By Alex Wukman
It looks like the Free Press was a little too early to the Rick Perry for President party. In the few months since we last blogged about it Rick Perry’s presidential ambitions have become the obsession of Texas’ political press. Despite the, easily predicted, last minute resolution of the debt ceiling ‘crisis‘,which will soon be replaced with another manufactured controversy that will inevitably be blown out of proportion, writers throughout the country have been devoting an awful lot of time to Perry. There’s so much being written about Rick Perry that the Texas Tribune’s aggregator has become the Rick Perry Wire and the Austin American Statesman has created a special Rick Perry section on their website. Sadly none of this is surprising. For months Perry has been engaged in an endless game of “will he or won’t he” that has been kept going by people who are paid to leak information to the press.

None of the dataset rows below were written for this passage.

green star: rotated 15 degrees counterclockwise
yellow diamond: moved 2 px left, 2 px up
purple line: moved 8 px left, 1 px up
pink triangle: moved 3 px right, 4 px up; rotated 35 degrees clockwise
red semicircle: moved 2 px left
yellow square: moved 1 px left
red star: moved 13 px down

I’d like to be the first to say Enough is Enough. Perry just needs to declare, which he probably won’t do until after Labor Day, so Rick Casey can get back to reporting on criminal justice instead creating his own modestly crafted modest proposal. I don’t want to read about how Rick Perry “hasn’t been vetted” on the campaign trail or how Perry supporting Super PACs are buying ads in Iowa. And I really don’t want to have to slog through armchair commentary on how Rick Perry and Mitt Romney are “frenemies.” Especially since it’s all meaningless. Even if Rick Perry announced tomorrow it won’t do any good. He’s been too hands-off in the hands-on states of Iowa and New Hampshire.

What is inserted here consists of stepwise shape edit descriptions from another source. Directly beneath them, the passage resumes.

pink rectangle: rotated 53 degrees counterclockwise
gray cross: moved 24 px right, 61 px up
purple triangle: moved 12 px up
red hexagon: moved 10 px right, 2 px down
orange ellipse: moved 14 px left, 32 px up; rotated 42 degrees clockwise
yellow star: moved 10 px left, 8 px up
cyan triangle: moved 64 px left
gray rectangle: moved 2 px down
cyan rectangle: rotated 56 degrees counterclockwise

Perry’s team says they want to compete everywhere, but they have to know that their man won’t be able to trot out his Evangelical credentials in secular New Hampshire and swooping in like a conservative rock star doesn’t work in retail politics driven Iowa. Perry will probably be able to ride his white, Southern extremist ties to a good showing in South Carolina and five or six of the Super Tuesday states; but beyond that it’s a gamble. It’s highly doubtful that an establishment candidate like Perry will be able to carry Libertarian friendly Western states like Nevada. It’s worth remembering that establishment figures in the Nevada Republican party suspended their 2008 state convention because it had been taken over by the Ron Paul campaign.

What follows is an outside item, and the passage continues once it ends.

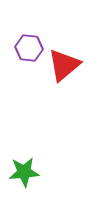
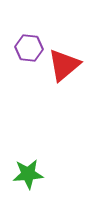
green star: moved 4 px right, 2 px down
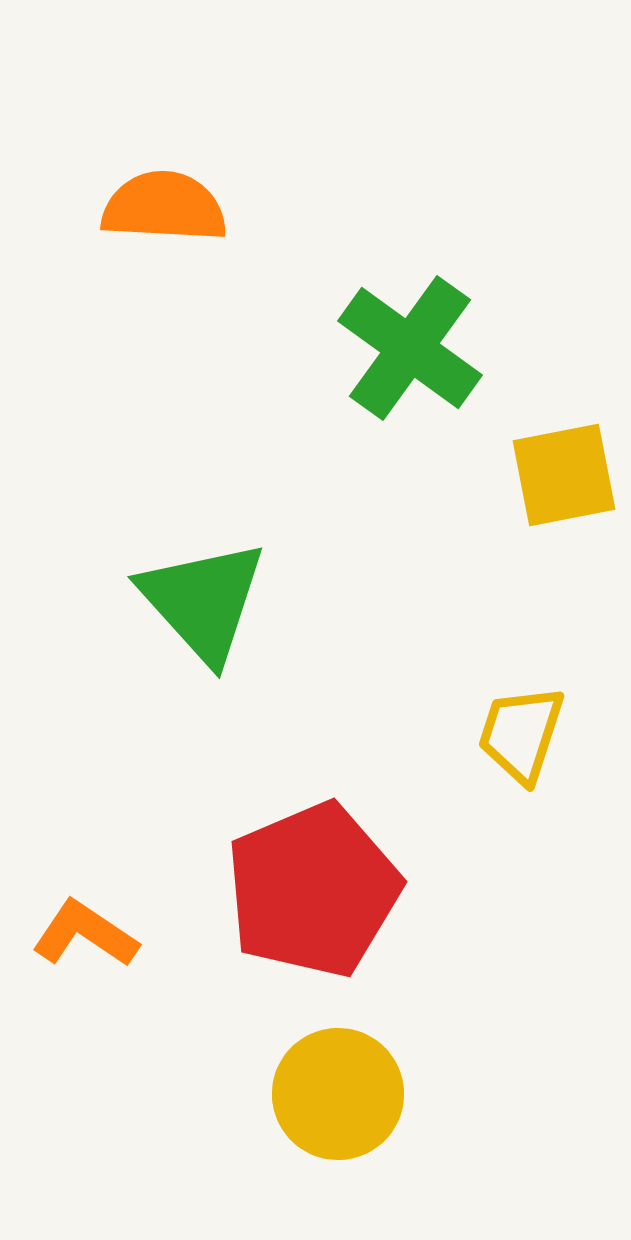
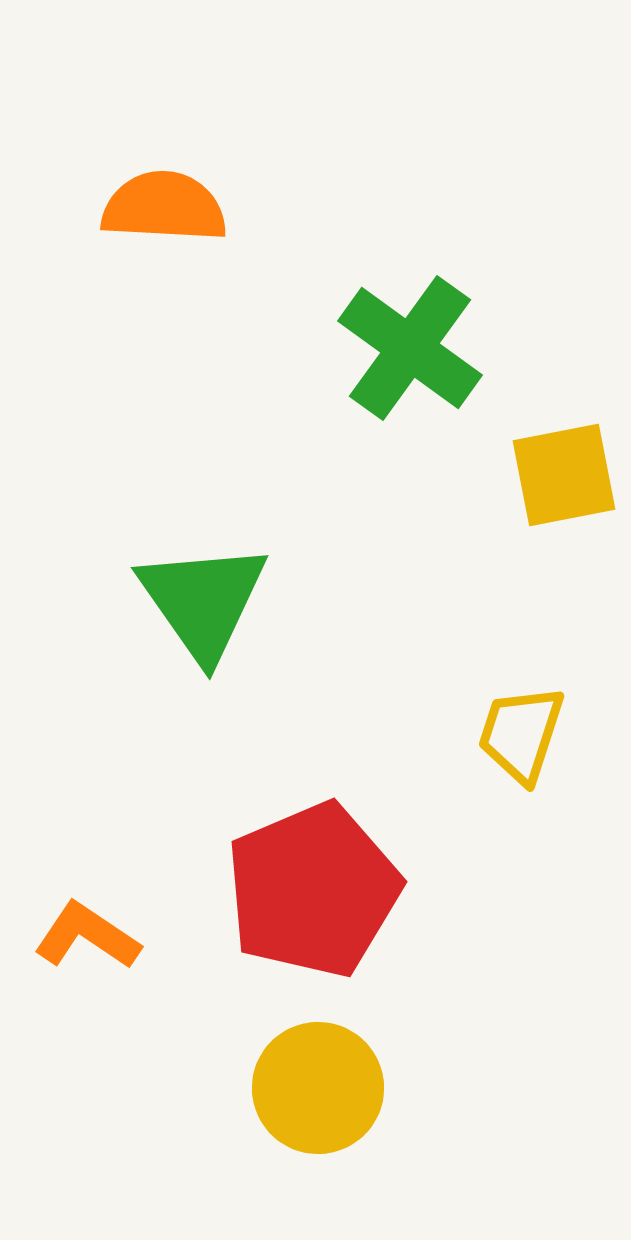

Another of Perry’s main problems is that he’s trying to win the nomination of a fractured party that seems to be actively trying to destroy itself. Perry’s team is faced with the difficulty of building a winning coalition between social conservatives, anti-immigration activists, Libertarians, TEA Partiers, corporate interests and self-proclaimed deficit hawks–who do an abrupt about face as soon as there’s a war. Next year will be the first truly national campaign after the Republican civil war of 2009-2010; an election cycle that saw anyone with any actual experience labeled a RINO. As the ongoing legislative fights have shown Republicans are more than willing to destroy the village to save the village, and vote anyone who disagrees with them out of office. Perhaps Perry’s biggest problem isn’t that he’s late to the poker game of presidential politics, and may have given all the best cards to Romney; nor is it that he’s TEA Party. Perry’s problem may be that he isn’t TEA Party enough.